This is an anonymous post from a guest writer. We asked Trainers what they would write if they could share whatever they wanted without worrying about social media backlash or stereotyping. This article does not (necessarily) represent the beliefs of Austin Eventing. Here are their thoughts. Thank you for the outpouring of support for this blog idea.
As a trainer we all want to be successful. We all have fears and doubts that get inside our heads. As a rider left to my own devices I am totally confident in my own abilities. Leave me a horse with a problem and I’m happy, give me a horse that is a hard ride in the jump ring or cross country and I’m extremely confident that everything will be ok.
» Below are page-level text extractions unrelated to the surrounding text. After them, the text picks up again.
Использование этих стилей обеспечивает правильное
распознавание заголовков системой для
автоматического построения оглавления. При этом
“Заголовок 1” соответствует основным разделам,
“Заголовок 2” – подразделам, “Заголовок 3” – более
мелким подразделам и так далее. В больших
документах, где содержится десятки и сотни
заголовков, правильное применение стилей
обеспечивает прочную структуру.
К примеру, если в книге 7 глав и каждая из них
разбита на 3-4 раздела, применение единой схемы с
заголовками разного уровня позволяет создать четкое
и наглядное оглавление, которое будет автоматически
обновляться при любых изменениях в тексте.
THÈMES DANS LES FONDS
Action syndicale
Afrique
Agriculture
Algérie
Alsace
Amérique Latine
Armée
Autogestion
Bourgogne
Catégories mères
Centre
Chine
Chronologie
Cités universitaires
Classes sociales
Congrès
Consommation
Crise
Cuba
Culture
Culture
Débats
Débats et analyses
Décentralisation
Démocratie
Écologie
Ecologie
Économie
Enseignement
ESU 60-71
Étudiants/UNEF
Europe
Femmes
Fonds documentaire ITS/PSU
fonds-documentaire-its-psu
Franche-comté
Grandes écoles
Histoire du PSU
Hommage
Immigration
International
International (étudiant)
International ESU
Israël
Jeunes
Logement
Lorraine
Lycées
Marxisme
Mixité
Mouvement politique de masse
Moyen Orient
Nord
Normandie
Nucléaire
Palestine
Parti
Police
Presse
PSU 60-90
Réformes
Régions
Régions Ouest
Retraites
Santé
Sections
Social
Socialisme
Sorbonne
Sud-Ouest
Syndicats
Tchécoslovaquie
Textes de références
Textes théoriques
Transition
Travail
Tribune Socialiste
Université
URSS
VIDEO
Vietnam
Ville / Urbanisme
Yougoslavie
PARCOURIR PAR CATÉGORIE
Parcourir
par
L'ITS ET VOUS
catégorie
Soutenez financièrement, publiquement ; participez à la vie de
Put me in a position where I have to examine a rider and horse and I fall down sometimes. Knowing what I’m looking at is not the issue, it’s finding the right way to explain it.
My fear is failure of explanation.
I keep a high standard of training and avoid children at all cost, which is ironic because explaining things to children is far simpler. Fear of being accused of not knowing ones job is common if we are all honest. I’m a big believer in honesty even if it’s not what what one wants to hear.
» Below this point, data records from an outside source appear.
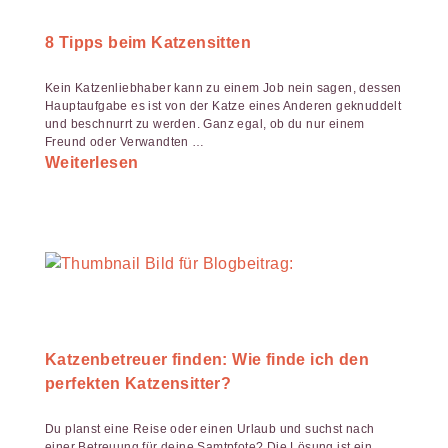
8 Tipps beim Katzensitten
Kein Katzenliebhaber kann zu einem Job nein sagen, dessen
Hauptaufgabe es ist von der Katze eines Anderen geknuddelt
und beschnurrt zu werden. Ganz egal, ob du nur einem
Freund oder Verwandten …
Weiterlesen
Katzenbetreuer finden: Wie finde ich den
perfekten Katzensitter?
Du planst eine Reise oder einen Urlaub und suchst nach
einer Betreuung für deine Samtpfote? Die Lösung ist ein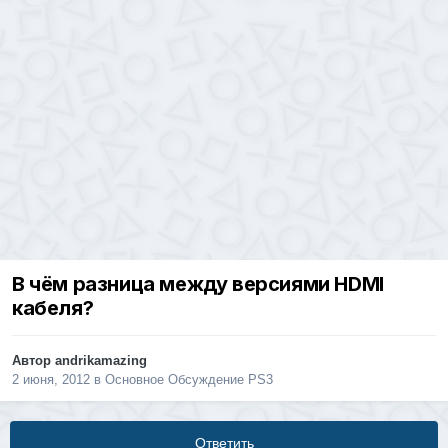
В чём разница между версиями HDMI
кабеля?
Автор
andrikamazing
2 июня, 2012
в
Основное Обсуждение PS3
Ответить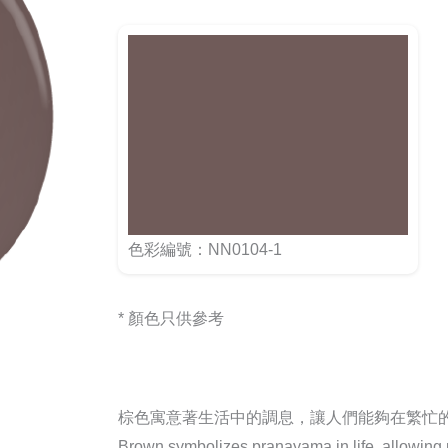
色彩編號：NN0104-1
* 顏色只供參考
棕色寓意著生活中的調息，讓人們能夠在繁忙
Brown symbolizes pranayama in life, allowing pe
I am naturally a man of few words which does not help. In a panic I ramble and have to remind myself to take a deep breath.
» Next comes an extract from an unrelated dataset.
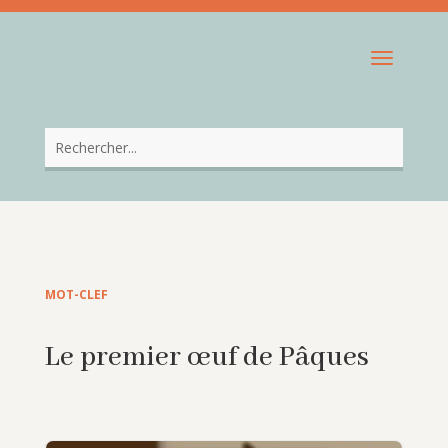
MOT-CLEF
Le premier œuf de Pâques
Letting my students down is not an option for me.
My worst nightmare is hearing respected professionals say he’s ok. Ok is not enough for me. Being a one hit wander in one area of our field is not good enough to be great. We all know there is not really a place of outreach in this industry; we are all competitors in the same world. In an ideal situation we could pick up the phone and ask a colleague how do I run this program or what’s the best format for this spreadsheet.
We have to constantly think on our feet and have the answer on the spot. Sometimes we just need time to work out how to explain the right answer without sounding like we are completely insane. Let’s face it we are slightly to be standing out in the heat and rain to make the living that we have chosen.